**Problem:** Print every line of the data below verbatim, with no changes.

Dataset excerpts
--------------------------------------------------

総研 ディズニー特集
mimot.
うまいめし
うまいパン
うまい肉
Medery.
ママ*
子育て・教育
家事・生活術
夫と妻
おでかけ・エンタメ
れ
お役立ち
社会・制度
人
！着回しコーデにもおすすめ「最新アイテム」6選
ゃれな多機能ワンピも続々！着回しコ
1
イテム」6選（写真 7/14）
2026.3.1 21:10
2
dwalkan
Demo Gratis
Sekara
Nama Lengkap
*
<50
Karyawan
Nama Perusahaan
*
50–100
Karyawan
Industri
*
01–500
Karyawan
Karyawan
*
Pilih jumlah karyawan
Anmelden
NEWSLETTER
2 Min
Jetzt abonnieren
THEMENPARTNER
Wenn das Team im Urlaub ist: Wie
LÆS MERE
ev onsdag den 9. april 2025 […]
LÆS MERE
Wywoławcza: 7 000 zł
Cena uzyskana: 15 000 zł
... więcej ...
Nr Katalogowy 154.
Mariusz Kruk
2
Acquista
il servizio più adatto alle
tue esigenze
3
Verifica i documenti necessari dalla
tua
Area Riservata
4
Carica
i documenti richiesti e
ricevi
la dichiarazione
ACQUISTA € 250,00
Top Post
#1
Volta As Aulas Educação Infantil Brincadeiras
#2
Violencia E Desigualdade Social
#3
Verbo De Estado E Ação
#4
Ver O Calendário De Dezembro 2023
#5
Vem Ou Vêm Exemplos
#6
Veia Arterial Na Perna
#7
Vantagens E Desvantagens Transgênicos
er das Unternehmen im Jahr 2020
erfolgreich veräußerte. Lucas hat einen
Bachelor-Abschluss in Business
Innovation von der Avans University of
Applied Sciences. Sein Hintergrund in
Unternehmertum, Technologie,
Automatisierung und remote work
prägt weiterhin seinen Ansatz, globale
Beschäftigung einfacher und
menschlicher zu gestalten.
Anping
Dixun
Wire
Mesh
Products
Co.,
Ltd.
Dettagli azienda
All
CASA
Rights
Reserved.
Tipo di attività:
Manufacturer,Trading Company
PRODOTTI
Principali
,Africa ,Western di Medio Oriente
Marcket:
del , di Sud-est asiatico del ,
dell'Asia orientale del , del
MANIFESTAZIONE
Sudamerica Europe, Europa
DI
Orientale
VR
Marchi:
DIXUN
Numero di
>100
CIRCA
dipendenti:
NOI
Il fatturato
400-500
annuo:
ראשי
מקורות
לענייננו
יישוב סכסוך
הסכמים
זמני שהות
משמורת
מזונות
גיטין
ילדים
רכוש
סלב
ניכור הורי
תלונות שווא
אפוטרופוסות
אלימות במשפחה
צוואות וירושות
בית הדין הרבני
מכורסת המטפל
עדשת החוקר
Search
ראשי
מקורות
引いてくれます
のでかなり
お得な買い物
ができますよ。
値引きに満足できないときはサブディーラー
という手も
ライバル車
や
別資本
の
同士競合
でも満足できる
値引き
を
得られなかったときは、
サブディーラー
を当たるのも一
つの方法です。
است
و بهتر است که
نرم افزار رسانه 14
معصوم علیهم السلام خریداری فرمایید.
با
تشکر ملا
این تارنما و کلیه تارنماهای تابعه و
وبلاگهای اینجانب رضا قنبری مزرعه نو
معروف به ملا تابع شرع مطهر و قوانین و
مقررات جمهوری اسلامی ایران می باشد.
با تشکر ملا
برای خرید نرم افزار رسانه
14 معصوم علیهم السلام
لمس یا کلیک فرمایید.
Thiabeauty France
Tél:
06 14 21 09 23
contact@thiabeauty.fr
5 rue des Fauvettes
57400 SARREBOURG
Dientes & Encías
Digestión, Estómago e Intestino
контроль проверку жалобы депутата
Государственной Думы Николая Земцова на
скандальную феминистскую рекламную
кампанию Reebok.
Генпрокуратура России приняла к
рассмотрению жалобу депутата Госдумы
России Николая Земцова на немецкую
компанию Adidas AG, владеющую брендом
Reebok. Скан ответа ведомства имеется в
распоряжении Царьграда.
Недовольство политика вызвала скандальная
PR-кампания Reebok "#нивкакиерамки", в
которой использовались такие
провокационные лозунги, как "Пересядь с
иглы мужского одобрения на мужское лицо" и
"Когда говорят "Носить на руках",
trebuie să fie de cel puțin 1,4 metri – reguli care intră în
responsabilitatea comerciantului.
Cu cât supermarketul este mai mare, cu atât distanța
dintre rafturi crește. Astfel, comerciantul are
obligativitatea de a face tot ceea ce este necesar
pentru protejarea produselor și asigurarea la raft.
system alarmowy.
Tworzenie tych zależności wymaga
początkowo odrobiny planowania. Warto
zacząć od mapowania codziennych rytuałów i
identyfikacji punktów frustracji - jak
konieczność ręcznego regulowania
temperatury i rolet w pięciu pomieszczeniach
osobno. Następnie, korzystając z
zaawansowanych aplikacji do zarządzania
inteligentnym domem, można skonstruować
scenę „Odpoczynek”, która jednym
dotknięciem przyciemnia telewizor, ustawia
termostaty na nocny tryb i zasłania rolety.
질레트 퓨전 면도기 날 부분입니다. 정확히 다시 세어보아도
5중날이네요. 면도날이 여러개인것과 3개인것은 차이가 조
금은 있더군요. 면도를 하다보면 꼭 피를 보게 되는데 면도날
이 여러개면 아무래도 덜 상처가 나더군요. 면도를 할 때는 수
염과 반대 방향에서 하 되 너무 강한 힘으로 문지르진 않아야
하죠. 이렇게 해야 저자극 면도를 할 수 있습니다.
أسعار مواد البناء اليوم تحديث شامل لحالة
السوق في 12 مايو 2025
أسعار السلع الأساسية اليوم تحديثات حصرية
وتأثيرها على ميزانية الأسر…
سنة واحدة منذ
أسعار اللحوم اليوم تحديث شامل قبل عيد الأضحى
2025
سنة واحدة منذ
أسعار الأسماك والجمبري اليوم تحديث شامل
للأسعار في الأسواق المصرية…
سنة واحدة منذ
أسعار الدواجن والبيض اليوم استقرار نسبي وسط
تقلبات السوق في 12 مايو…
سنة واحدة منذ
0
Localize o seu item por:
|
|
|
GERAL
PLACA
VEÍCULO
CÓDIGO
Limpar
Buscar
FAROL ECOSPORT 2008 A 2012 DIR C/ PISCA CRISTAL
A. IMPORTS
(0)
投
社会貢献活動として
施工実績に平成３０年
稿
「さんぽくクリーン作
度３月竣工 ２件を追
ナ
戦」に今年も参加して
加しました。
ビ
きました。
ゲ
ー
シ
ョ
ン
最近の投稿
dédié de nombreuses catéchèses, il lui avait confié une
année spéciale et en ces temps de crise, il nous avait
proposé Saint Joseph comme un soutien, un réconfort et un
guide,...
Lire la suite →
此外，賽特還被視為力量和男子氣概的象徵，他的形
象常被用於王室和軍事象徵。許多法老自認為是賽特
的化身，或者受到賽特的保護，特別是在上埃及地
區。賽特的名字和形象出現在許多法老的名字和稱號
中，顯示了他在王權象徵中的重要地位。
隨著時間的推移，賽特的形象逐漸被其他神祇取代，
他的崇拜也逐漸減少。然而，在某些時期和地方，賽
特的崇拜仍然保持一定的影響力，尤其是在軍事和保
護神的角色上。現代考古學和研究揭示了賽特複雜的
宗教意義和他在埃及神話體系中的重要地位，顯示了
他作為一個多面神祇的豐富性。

--------------------------------------------------

**Task output:**
総研 ディズニー特集
mimot.
うまいめし
うまいパン
うまい肉
Medery.
ママ*
子育て・教育
家事・生活術
夫と妻
おでかけ・エンタメ
れ
お役立ち
社会・制度
人
！着回しコーデにもおすすめ「最新アイテム」6選
ゃれな多機能ワンピも続々！着回しコ
1
イテム」6選（写真 7/14）
2026.3.1 21:10
2
dwalkan
Demo Gratis
Sekara
Nama Lengkap
*
<50
Karyawan
Nama Perusahaan
*
50–100
Karyawan
Industri
*
01–500
Karyawan
Karyawan
*
Pilih jumlah karyawan
Anmelden
NEWSLETTER
2 Min
Jetzt abonnieren
THEMENPARTNER
Wenn das Team im Urlaub ist: Wie
LÆS MERE
ev onsdag den 9. april 2025 […]
LÆS MERE
Wywoławcza: 7 000 zł
Cena uzyskana: 15 000 zł
... więcej ...
Nr Katalogowy 154.
Mariusz Kruk
2
Acquista
il servizio più adatto alle
tue esigenze
3
Verifica i documenti necessari dalla
tua
Area Riservata
4
Carica
i documenti richiesti e
ricevi
la dichiarazione
ACQUISTA € 250,00
Top Post
#1
Volta As Aulas Educação Infantil Brincadeiras
#2
Violencia E Desigualdade Social
#3
Verbo De Estado E Ação
#4
Ver O Calendário De Dezembro 2023
#5
Vem Ou Vêm Exemplos
#6
Veia Arterial Na Perna
#7
Vantagens E Desvantagens Transgênicos
er das Unternehmen im Jahr 2020
erfolgreich veräußerte. Lucas hat einen
Bachelor-Abschluss in Business
Innovation von der Avans University of
Applied Sciences. Sein Hintergrund in
Unternehmertum, Technologie,
Automatisierung und remote work
prägt weiterhin seinen Ansatz, globale
Beschäftigung einfacher und
menschlicher zu gestalten.
Anping
Dixun
Wire
Mesh
Products
Co.,
Ltd.
Dettagli azienda
All
CASA
Rights
Reserved.
Tipo di attività:
Manufacturer,Trading Company
PRODOTTI
Principali
,Africa ,Western di Medio Oriente
Marcket:
del , di Sud-est asiatico del ,
dell'Asia orientale del , del
MANIFESTAZIONE
Sudamerica Europe, Europa
DI
Orientale
VR
Marchi:
DIXUN
Numero di
>100
CIRCA
dipendenti:
NOI
Il fatturato
400-500
annuo:
ראשי
מקורות
לענייננו
יישוב סכסוך
הסכמים
זמני שהות
משמורת
מזונות
גיטין
ילדים
רכוש
סלב
ניכור הורי
תלונות שווא
אפוטרופוסות
אלימות במשפחה
צוואות וירושות
בית הדין הרבני
מכורסת המטפל
עדשת החוקר
Search
ראשי
מקורות
引いてくれます
のでかなり
お得な買い物
ができますよ。
値引きに満足できないときはサブディーラー
という手も
ライバル車
や
別資本
の
同士競合
でも満足できる
値引き
を
得られなかったときは、
サブディーラー
を当たるのも一
つの方法です。
است
و بهتر است که
نرم افزار رسانه 14
معصوم علیهم السلام خریداری فرمایید.
با
تشکر ملا
این تارنما و کلیه تارنماهای تابعه و
وبلاگهای اینجانب رضا قنبری مزرعه نو
معروف به ملا تابع شرع مطهر و قوانین و
مقررات جمهوری اسلامی ایران می باشد.
با تشکر ملا
برای خرید نرم افزار رسانه
14 معصوم علیهم السلام
لمس یا کلیک فرمایید.
Thiabeauty France
Tél:
06 14 21 09 23
contact@thiabeauty.fr
5 rue des Fauvettes
57400 SARREBOURG
Dientes & Encías
Digestión, Estómago e Intestino
контроль проверку жалобы депутата
Государственной Думы Николая Земцова на
скандальную феминистскую рекламную
кампанию Reebok.
Генпрокуратура России приняла к
рассмотрению жалобу депутата Госдумы
России Николая Земцова на немецкую
компанию Adidas AG, владеющую брендом
Reebok. Скан ответа ведомства имеется в
распоряжении Царьграда.
Недовольство политика вызвала скандальная
PR-кампания Reebok "#нивкакиерамки", в
которой использовались такие
провокационные лозунги, как "Пересядь с
иглы мужского одобрения на мужское лицо" и
"Когда говорят "Носить на руках",
trebuie să fie de cel puțin 1,4 metri – reguli care intră în
responsabilitatea comerciantului.
Cu cât supermarketul este mai mare, cu atât distanța
dintre rafturi crește. Astfel, comerciantul are
obligativitatea de a face tot ceea ce este necesar
pentru protejarea produselor și asigurarea la raft.
system alarmowy.
Tworzenie tych zależności wymaga
początkowo odrobiny planowania. Warto
zacząć od mapowania codziennych rytuałów i
identyfikacji punktów frustracji - jak
konieczność ręcznego regulowania
temperatury i rolet w pięciu pomieszczeniach
osobno. Następnie, korzystając z
zaawansowanych aplikacji do zarządzania
inteligentnym domem, można skonstruować
scenę „Odpoczynek”, która jednym
dotknięciem przyciemnia telewizor, ustawia
termostaty na nocny tryb i zasłania rolety.
질레트 퓨전 면도기 날 부분입니다. 정확히 다시 세어보아도
5중날이네요. 면도날이 여러개인것과 3개인것은 차이가 조
금은 있더군요. 면도를 하다보면 꼭 피를 보게 되는데 면도날
이 여러개면 아무래도 덜 상처가 나더군요. 면도를 할 때는 수
염과 반대 방향에서 하 되 너무 강한 힘으로 문지르진 않아야
하죠. 이렇게 해야 저자극 면도를 할 수 있습니다.
أسعار مواد البناء اليوم تحديث شامل لحالة
السوق في 12 مايو 2025
أسعار السلع الأساسية اليوم تحديثات حصرية
وتأثيرها على ميزانية الأسر…
سنة واحدة منذ
أسعار اللحوم اليوم تحديث شامل قبل عيد الأضحى
2025
سنة واحدة منذ
أسعار الأسماك والجمبري اليوم تحديث شامل
للأسعار في الأسواق المصرية…
سنة واحدة منذ
أسعار الدواجن والبيض اليوم استقرار نسبي وسط
تقلبات السوق في 12 مايو…
سنة واحدة منذ
0
Localize o seu item por:
|
|
|
GERAL
PLACA
VEÍCULO
CÓDIGO
Limpar
Buscar
FAROL ECOSPORT 2008 A 2012 DIR C/ PISCA CRISTAL
A. IMPORTS
(0)
投
社会貢献活動として
施工実績に平成３０年
稿
「さんぽくクリーン作
度３月竣工 ２件を追
ナ
戦」に今年も参加して
加しました。
ビ
きました。
ゲ
ー
シ
ョ
ン
最近の投稿
dédié de nombreuses catéchèses, il lui avait confié une
année spéciale et en ces temps de crise, il nous avait
proposé Saint Joseph comme un soutien, un réconfort et un
guide,...
Lire la suite →
此外，賽特還被視為力量和男子氣概的象徵，他的形
象常被用於王室和軍事象徵。許多法老自認為是賽特
的化身，或者受到賽特的保護，特別是在上埃及地
區。賽特的名字和形象出現在許多法老的名字和稱號
中，顯示了他在王權象徵中的重要地位。
隨著時間的推移，賽特的形象逐漸被其他神祇取代，
他的崇拜也逐漸減少。然而，在某些時期和地方，賽
特的崇拜仍然保持一定的影響力，尤其是在軍事和保
護神的角色上。現代考古學和研究揭示了賽特複雜的
宗教意義和他在埃及神話體系中的重要地位，顯示了
他作為一個多面神祇的豐富性。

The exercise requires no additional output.